“I remember a cartoon depicting a chimney sweep falling from the roof of a tall building and noticing on the way that a sign-board had one word spelled wrong, and wondering in his headlong flight why nobody had thought of correcting it. In a sense, we all are crashing to our death from the top story of our birth to the flat stones of the churchyard and wondering with an immortal Alice in Wonderland at the patterns of the passing wall. This capacity to wonder at trifles — no matter the imminent peril — these asides of the spirit, these footnotes in the volume of life are the highest forms of consciousness, and it is in this childishly speculative state of mind, so different from common sense and its logic, that we know the world to be good.” – Strong Opinions, Vladimir Nabokov
The Public Gardens is a short walk from home and for decades I photographed the Gardens in a desultory way – trying on someone else’s subject matter, convinced that my own photographic imagination wouldn’t take root in a carefully tended Victorian garden. Eventually, the Public Gardens became not just an unavoidable neighbour but an irresistible puzzle.
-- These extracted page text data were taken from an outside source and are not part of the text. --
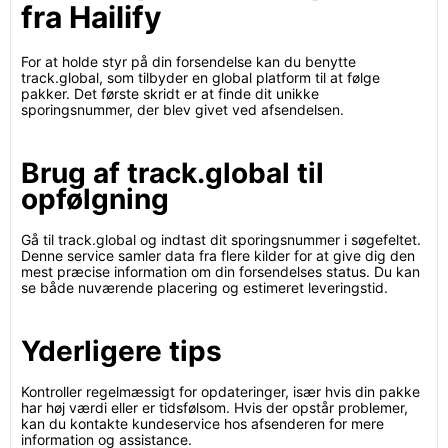
fra Hailify
For at holde styr på din forsendelse kan du benytte
track.global, som tilbyder en global platform til at følge
pakker. Det første skridt er at finde dit unikke
sporingsnummer, der blev givet ved afsendelsen.
Brug af track.global til
opfølgning
Gå til track.global og indtast dit sporingsnummer i søgefeltet.
Denne service samler data fra flere kilder for at give dig den
mest præcise information om din forsendelses status. Du kan
se både nuværende placering og estimeret leveringstid.
Yderligere tips
Kontroller regelmæssigt for opdateringer, især hvis din pakke
har høj værdi eller er tidsfølsom. Hvis der opstår problemer,
kan du kontakte kundeservice hos afsenderen for mere
information og assistance.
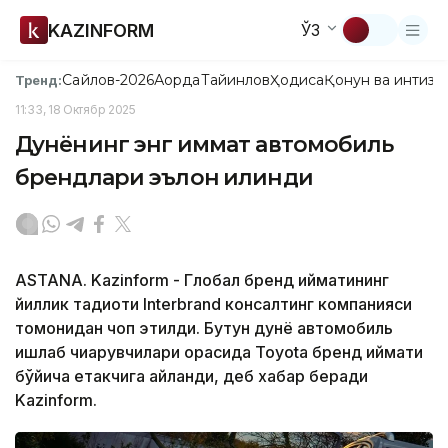
KAZINFORM
ЎЗ
Сайлов-2026
Ақорда
Тайинлов
Ҳодиса
Қонун ва интизо
Тренд:
11:33, 18 Октябр 2025
Дунёнинг энг қиммат автомобиль
брендлари эълон қилинди
ASTANA. Kazinform - Глобал бренд қийматининг
йиллик тадқиқоти Interbrand консалтинг компанияси
томонидан чоп этилди. Бутун дунё автомобиль
ишлаб чиқарувчилари орасида Toyota бренд қиймати
бўйича етакчига айланди, деб хабар беради
Kazinform.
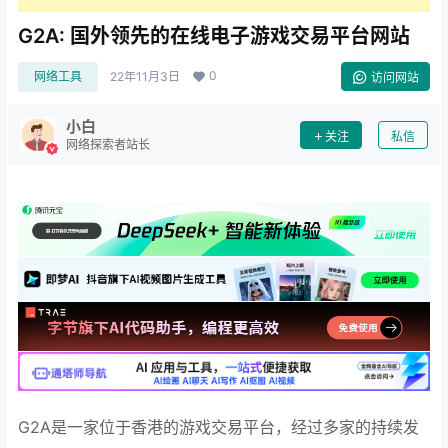
G2A: 国外领先的在线电子游戏交易平台网站
0
网络工具
22年11月3日
访问网站
小白
关注
私信
网络探索者站长
G2A是一家位于香港的游戏交易平台，经过多家的持续发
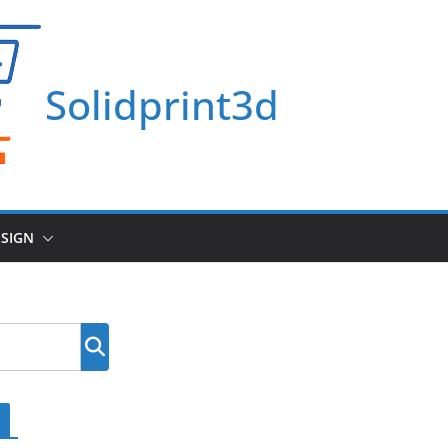
Solidprint3d
ESIGN
Søg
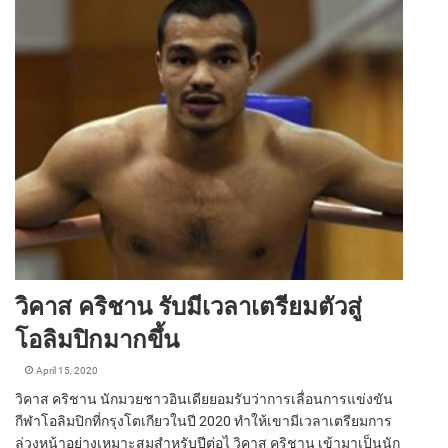
วิคาส คริชาน รับมีเวลาเตรียมตัวสู่
โอลิมปิกมากขึ้น
April 15, 2020
วิคาส คริชาน นักมวยชาวอินเดียยอมรับว่าการเลื่อนการแข่งขัน
กีฬาโอลิมปิกที่กรุงโตเกียวในปี 2020 ทำให้เขามีเวลาเตรียมการ
ล่วงหน้าอย่างเหมาะสมสำหรับปีต่อไ วิคาส คริชาน เข้ามาเป็นนัก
As a young photographer, I preferred a soft light shining on an unambiguous subject. An old photographer now, I make pictures that more closely match my temperament and my time: pictures full of stuff competing for attention, pictures with some things close at hand and other things out of reach, pictures of solid things alongside fugitive shadows, crisp facts and dark shapes, . . .
When I worked on “A Nova Scotia Archive”, I was describing a fragile built landscape that was at risk due to greed and neglect. In 2019, that same negligence can make a picture of a sunlit tree look like both a gift and a warning.